● STORED DATA

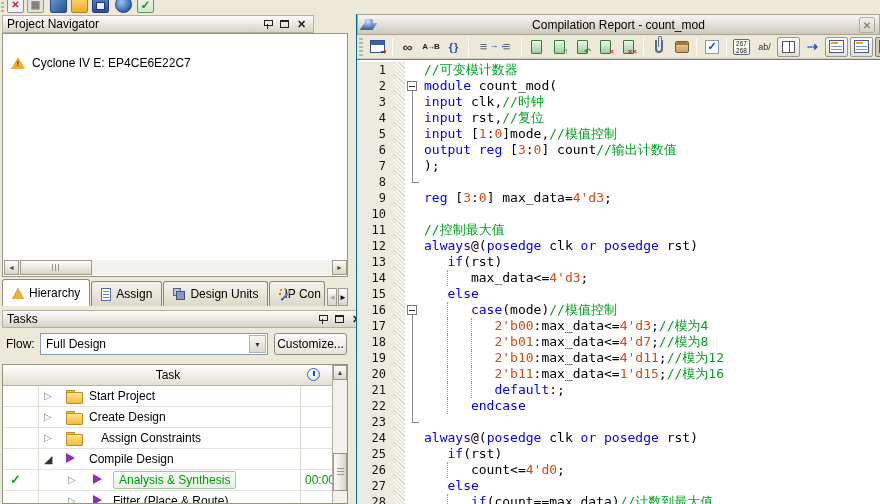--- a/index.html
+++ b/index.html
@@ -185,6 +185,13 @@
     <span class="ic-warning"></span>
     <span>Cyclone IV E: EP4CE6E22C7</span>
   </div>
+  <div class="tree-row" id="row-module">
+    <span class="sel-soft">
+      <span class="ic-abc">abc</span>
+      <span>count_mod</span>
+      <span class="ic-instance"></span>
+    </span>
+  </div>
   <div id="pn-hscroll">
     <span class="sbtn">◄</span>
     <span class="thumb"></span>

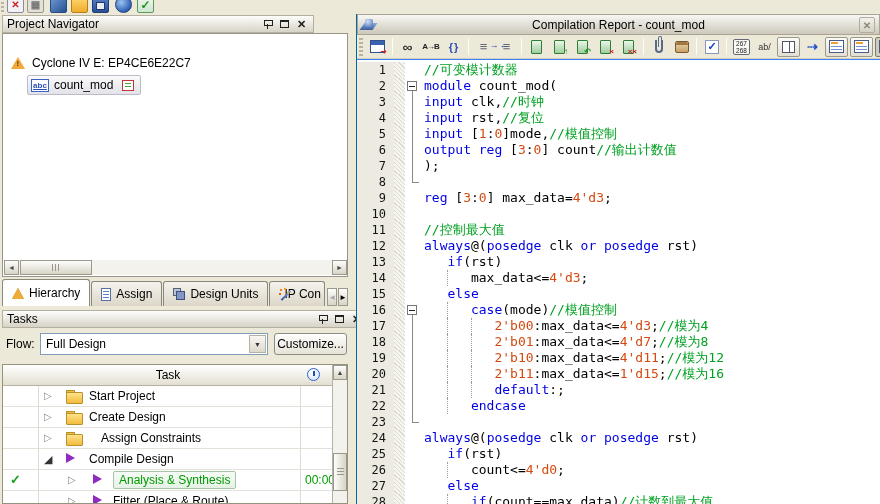--- a/index.html
+++ b/index.html
@@ -68,7 +68,7 @@
   
   #flow-row{position:absolute;left:2px;top:332px;width:346px;height:26px}
   #flow-label{position:absolute;left:4px;top:5px}
-  .select{position:absolute;left:38px;top:1px;width:228px;height:22px;background:#fff;border:1px solid #7f9db9;display:flex;align-items:center;padding-left:5px;font-size:12px}
+  .select{position:absolute;left:38px;top:1px;width:192px;height:22px;background:#fff;border:1px solid #7f9db9;display:flex;align-items:center;padding-left:5px;font-size:12px}
   .select .dd{position:absolute;right:1px;top:1px;bottom:1px;width:17px;background:linear-gradient(#f8f7f3,#dcd8ca);border:1px solid #b5b2a5;display:flex;align-items:center;justify-content:center;font-size:7px;color:#333}
   .btn{position:absolute;left:272px;top:1px;width:73px;height:22px;border:1px solid #8e8d85;border-radius:3px;background:linear-gradient(#fefefe,#e6e3d6);font-size:12px;display:flex;align-items:center;justify-content:center}
 

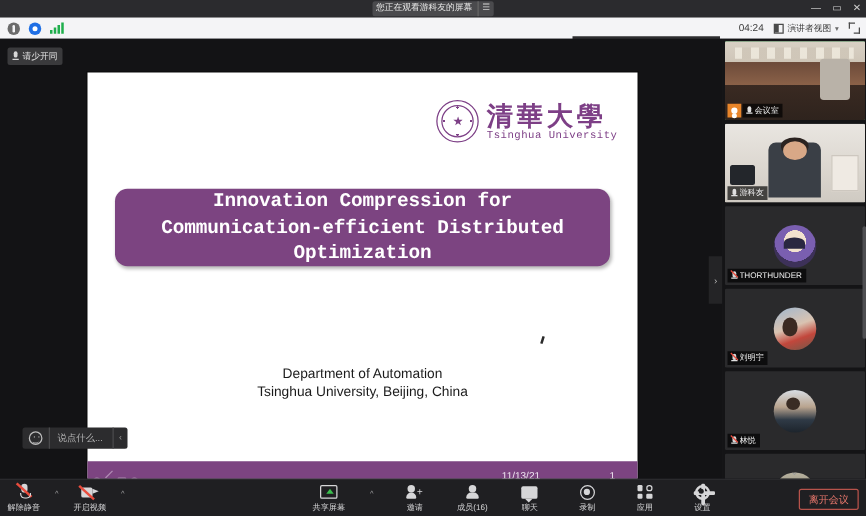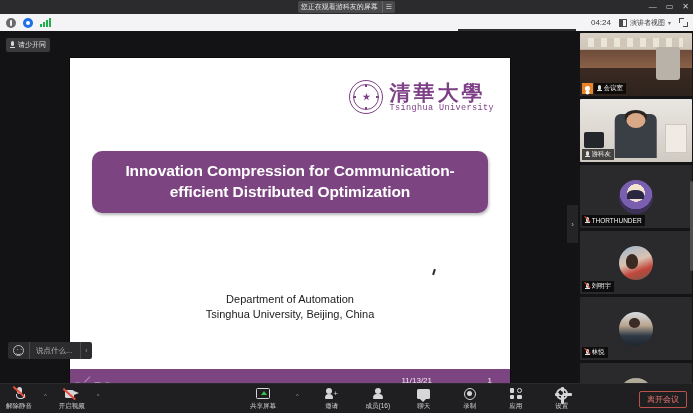--- a/index.html
+++ b/index.html
@@ -212,6 +212,7 @@
     border-radius: 10px;
     display: flex; align-items: center; justify-content: center;
     box-shadow: 1px 2px 3px rgba(0,0,0,0.28);
+    font-family: Liberation Mono, monospace;
   }
   .title-plate h1 {
     font-size: 15.5px; color: #ffffff; font-weight: 700;

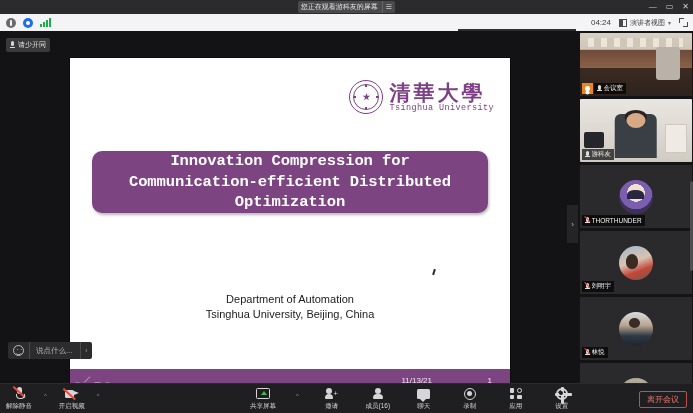--- a/index.html
+++ b/index.html
@@ -272,7 +272,7 @@
 
   
   .chat-overlay {
-    position: absolute; left: 8px; bottom: 24px;
+    position: absolute; left: 18px; bottom: 24px;
     height: 17px; background: #2c2c2e;
     border-radius: 2px;
     display: flex; align-items: center;

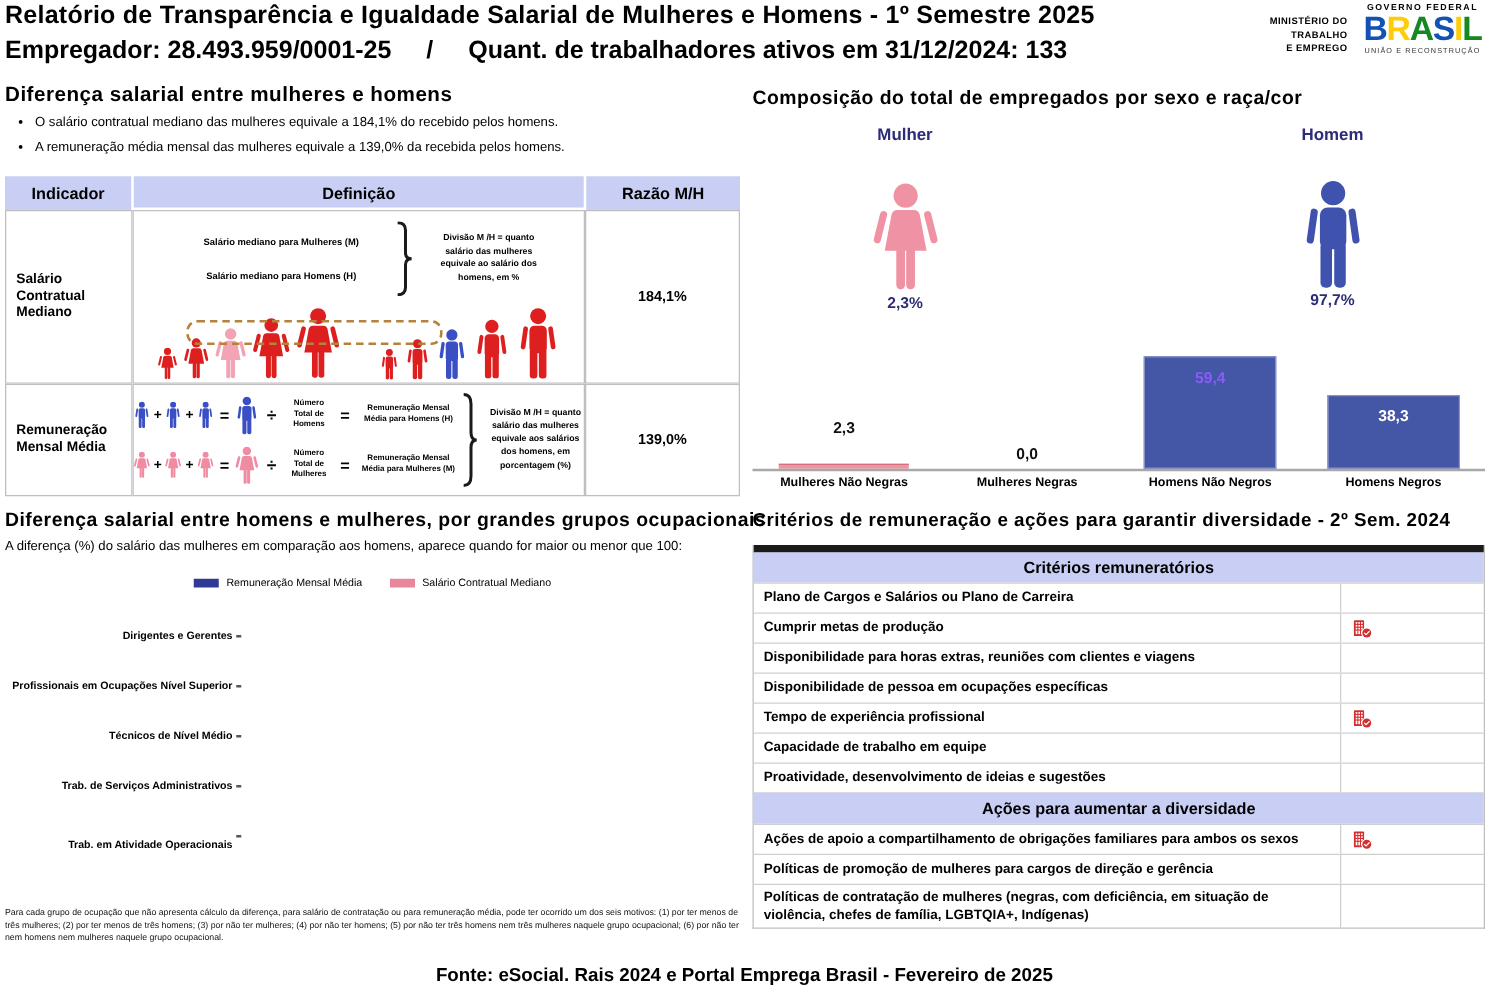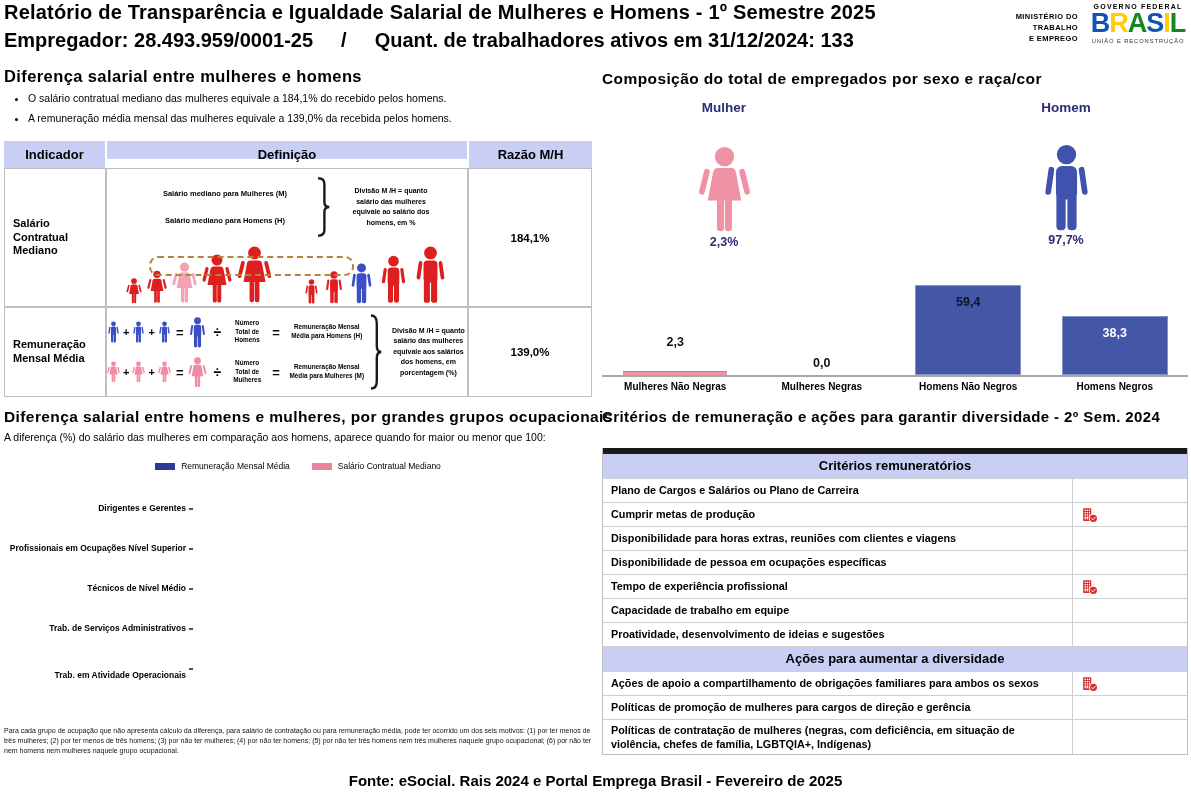--- a/index.html
+++ b/index.html
@@ -162,7 +162,7 @@
   <div class="t1">
 
     <div class="t1-cell t1-head" style="left:0;top:0;width:101px;height:27px;">Indicador</div>
-    <div class="t1-cell t1-head" style="left:103px;top:0;width:360px;height:18px;">Definição</div>
+    <div class="t1-cell t1-head" style="left:103px;top:0;width:360px;height:25px;">Definição</div>
     <div class="t1-cell t1-head" style="left:465px;top:0;width:123px;height:27px;">Razão M/H</div>
 
     <div class="t1-cell t1-ind" style="left:0;top:27px;width:102px;height:139px;">Salário Contratual Mediano</div>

● WORK REQUEST
Leave the images out and print each entry exactly.

● TASK RESPONSE
--- a/index.html
+++ b/index.html
@@ -185,6 +185,13 @@
     <span class="ic-warning"></span>
     <span>Cyclone IV E: EP4CE6E22C7</span>
   </div>
+  <div class="tree-row" id="row-module">
+    <span class="sel-soft">
+      <span class="ic-abc">abc</span>
+      <span>count_mod</span>
+      <span class="ic-instance"></span>
+    </span>
+  </div>
   <div id="pn-hscroll">
     <span class="sbtn">◄</span>
     <span class="thumb"></span>

--- a/index.html
+++ b/index.html
@@ -68,7 +68,7 @@
   
   #flow-row{position:absolute;left:2px;top:332px;width:346px;height:26px}
   #flow-label{position:absolute;left:4px;top:5px}
-  .select{position:absolute;left:38px;top:1px;width:228px;height:22px;background:#fff;border:1px solid #7f9db9;display:flex;align-items:center;padding-left:5px;font-size:12px}
+  .select{position:absolute;left:38px;top:1px;width:192px;height:22px;background:#fff;border:1px solid #7f9db9;display:flex;align-items:center;padding-left:5px;font-size:12px}
   .select .dd{position:absolute;right:1px;top:1px;bottom:1px;width:17px;background:linear-gradient(#f8f7f3,#dcd8ca);border:1px solid #b5b2a5;display:flex;align-items:center;justify-content:center;font-size:7px;color:#333}
   .btn{position:absolute;left:272px;top:1px;width:73px;height:22px;border:1px solid #8e8d85;border-radius:3px;background:linear-gradient(#fefefe,#e6e3d6);font-size:12px;display:flex;align-items:center;justify-content:center}
 

--- a/index.html
+++ b/index.html
@@ -212,6 +212,7 @@
     border-radius: 10px;
     display: flex; align-items: center; justify-content: center;
     box-shadow: 1px 2px 3px rgba(0,0,0,0.28);
+    font-family: Liberation Mono, monospace;
   }
   .title-plate h1 {
     font-size: 15.5px; color: #ffffff; font-weight: 700;

--- a/index.html
+++ b/index.html
@@ -272,7 +272,7 @@
 
   
   .chat-overlay {
-    position: absolute; left: 8px; bottom: 24px;
+    position: absolute; left: 18px; bottom: 24px;
     height: 17px; background: #2c2c2e;
     border-radius: 2px;
     display: flex; align-items: center;

--- a/index.html
+++ b/index.html
@@ -162,7 +162,7 @@
   <div class="t1">
 
     <div class="t1-cell t1-head" style="left:0;top:0;width:101px;height:27px;">Indicador</div>
-    <div class="t1-cell t1-head" style="left:103px;top:0;width:360px;height:18px;">Definição</div>
+    <div class="t1-cell t1-head" style="left:103px;top:0;width:360px;height:25px;">Definição</div>
     <div class="t1-cell t1-head" style="left:465px;top:0;width:123px;height:27px;">Razão M/H</div>
 
     <div class="t1-cell t1-ind" style="left:0;top:27px;width:102px;height:139px;">Salário Contratual Mediano</div>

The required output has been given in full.